İnsan medeniyeti olarak doğaya verdiğimiz zarar her geçen gün artmaktadır. Dünya, bir bütün olarak, en büyük ekosistemdir. Küreselleşen dünyada doğaya verdiğimiz zararlarda küreselleşmiştir. Günümüzde, dünya ekosistemi açtığımız derin yaralara karşı direnmektedir. Fakat dünya halkları olarak hepimiz ekosisteme verdiğimiz zararlardan dolayı payımıza düşeni almaya başladık. Küresel İklim Krizi ve Küresel Gıda Krizi etkisini her geçen gün göstermektedir. Dünya kaynaklarının adil bir şekilde paylaşılmaması ve yıkıcı ekonomik sistem, belirli toplumların çok daha fazla zarar görmesine neden olmaktadır. Bu durum, kısa vadede belirli toplumları daha çok etkilese de nihayetinde uzun vadede tüm dünyada büyük bir yıkıma neden olacaktır. Bu aşamada dünya halklarının verdiği ya da vereceği kararlar, dünyamızın geleceğini belirleyecektir. Farklı ülkelerdeki hükümetlerin ve insanların bu duruma bakışı benzer olmasa da verilen kararlar tüm dünyayı etkileyecektir.

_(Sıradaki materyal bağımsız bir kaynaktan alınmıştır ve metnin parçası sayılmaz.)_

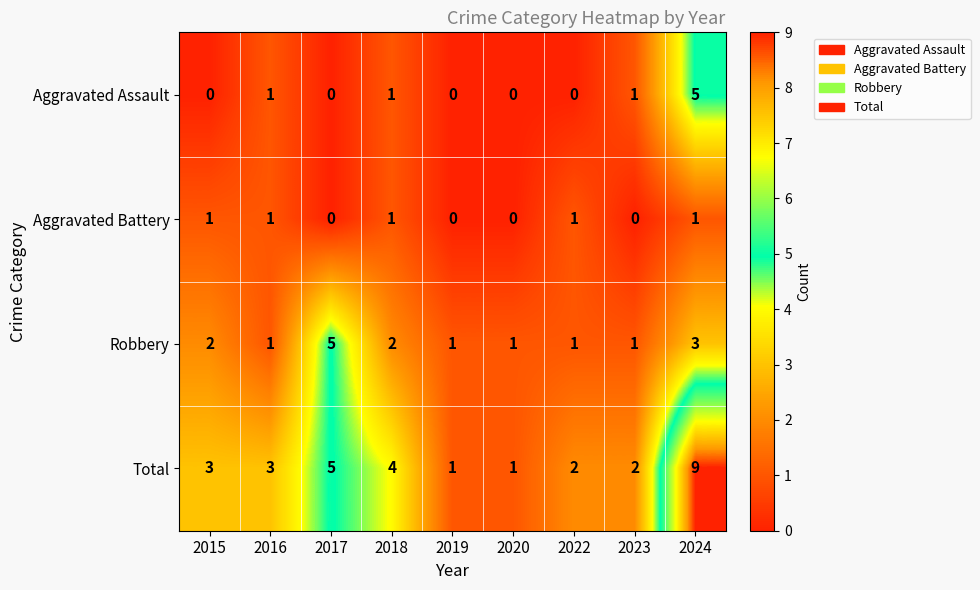

At which category is the sum across all series the highest?

2024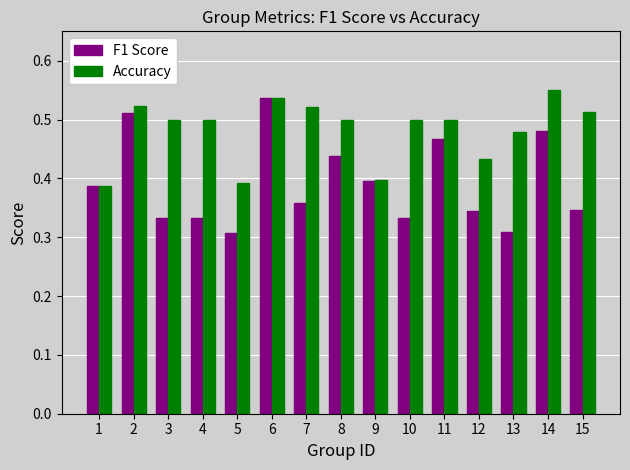

Is the value of F1 Score at 13 greater than the value of Accuracy at 14?

No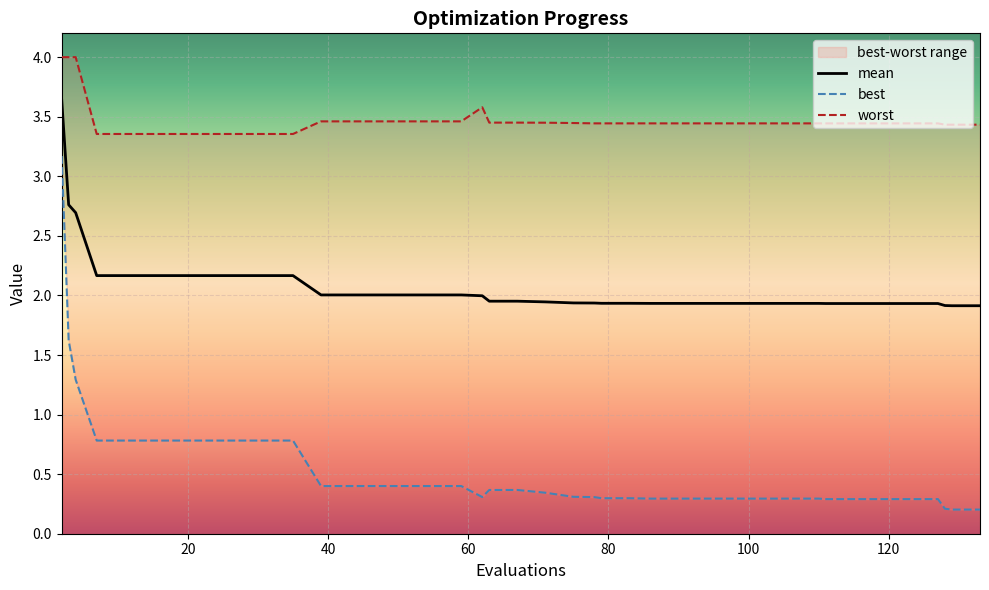

Rank the series by their average value, from lowest to highest.

best, mean, worst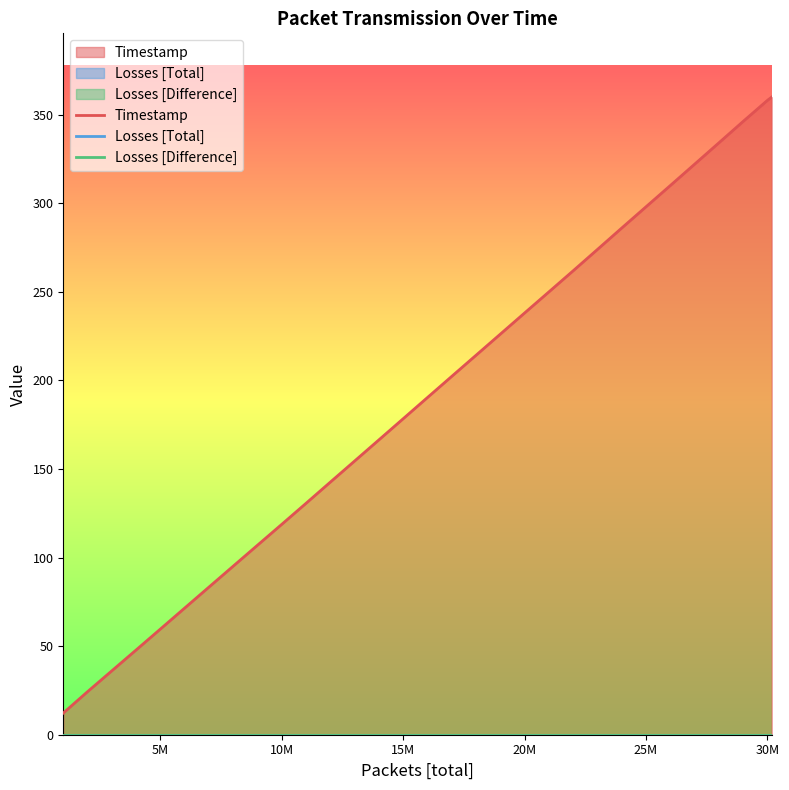

Reading left to right, list all the values displayed in this chart.

Timestamp: 0=12.2	1=24.3	2=36.1	3=47.8	4=59.7	5=71.5	6=83.3	7=95.2	8=107.0	9=118.8	10=130.7	11=142.6	12=154.5	13=166.5	14=178.4	15=190.4	16=202.3	17=214.2	18=226.1	19=238.1	20=250.0	21=261.9	22=273.9	23=286.0	24=298.0	25=310.0	26=322.1	27=334.1	28=346.2	29=358.1	30=360.0
Losses [Total]: 0=0.0	1=0.0	2=0.0	3=0.0	4=0.0	5=0.0	6=0.0	7=0.0	8=0.0	9=0.0	10=0.0	11=0.0	12=0.0	13=0.0	14=0.0	15=0.0	16=0.0	17=0.0	18=0.0	19=0.0	20=0.0	21=0.0	22=0.0	23=0.0	24=0.0	25=0.0	26=0.0	27=0.0	28=0.0	29=0.0	30=0.0
Losses [Difference]: 0=0.0	1=0.0	2=0.0	3=0.0	4=0.0	5=0.0	6=0.0	7=0.0	8=0.0	9=0.0	10=0.0	11=0.0	12=0.0	13=0.0	14=0.0	15=0.0	16=0.0	17=0.0	18=0.0	19=0.0	20=0.0	21=0.0	22=0.0	23=0.0	24=0.0	25=0.0	26=0.0	27=0.0	28=0.0	29=0.0	30=0.0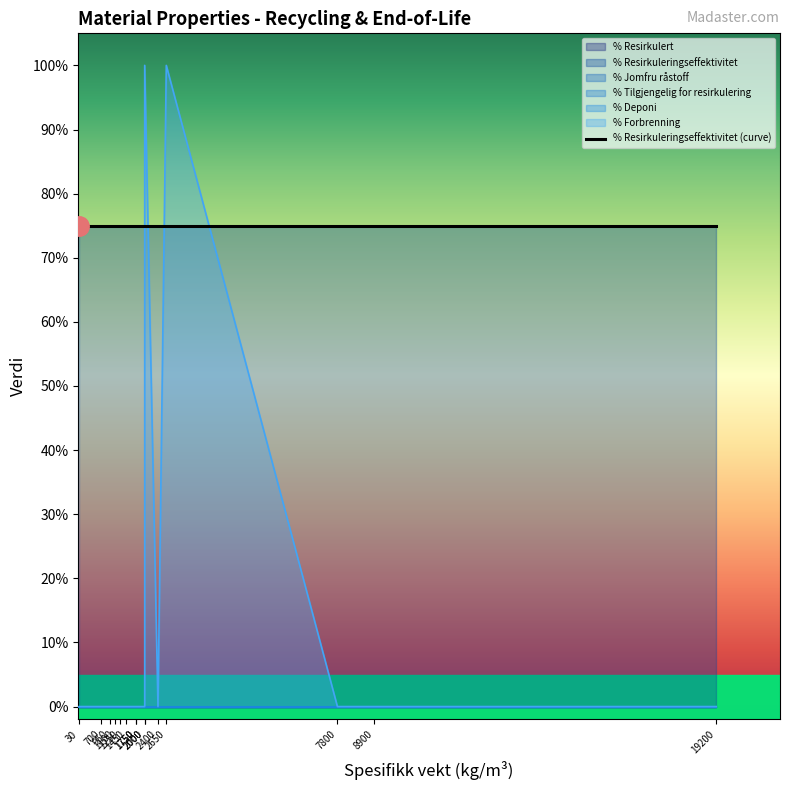

Which series changed the most between Neopren and Betongblokk?

% Forbrenning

Aynı şekilde bir ülkede, bir bölgede, bir şehirde, bir mahallede ya da bir ailede, bireysel olarak verilen kararlar tüm toplumu etkiliyor. Ortak bir kaderi paylaşan insanların ortak menfaatleri vardır. Dünya görüşleri ne kadar farklı olursa olsun insanlar ortak çıkarlar konusunda bir paydada buluşmalıdır. Toplumlarda, ekosistemler gibi, insanlar arasındaki etkileşimler sonucunda oluşur. Toplumu oluşturan insanların sağlığı toplumun sağlığını belirler. Eğer toplumu oluşturan halkın bir kısmı zarar görüyorsa bu eninde sonunda tüm toplumu etkileyecektir. Adalet ve ahlak toplumun en önemli yapı taşlarındandır. Dünyada ve ülkemizde kaynakların paylaşımı konusunda çok büyük bir adaletsizlik var. Zengin ve açgözlü azınlık dünya kaynakların büyük bir kısmına sahiptir. Bir avuç insanın serveti birçok ülkenin servetinden daha fazladır. Bu büyük adaletsizlik, dünyanın bir kısmına refah bir kısmına da açlık ve sefalet olarak yansımaktadır. Bu durum tüm dünyayı ve ülkeleri etkilemektedir ve yakın gelecekte etkisini arttıracaktır. Bu kötü gidişatı önleyebilecek olan şey dünya halklarının kararları olacaktır.
Dünya, ülke, şehir, mahalle ya da aile… Hayat hepimizin ortak hikâyesidir. Ve şunu unutmamak gerekiyor! Çok farklı görüşlere sahip olsak ta, bireysel olarak verdiğimiz kararlar hepimizin ortak kaderini belirliyor.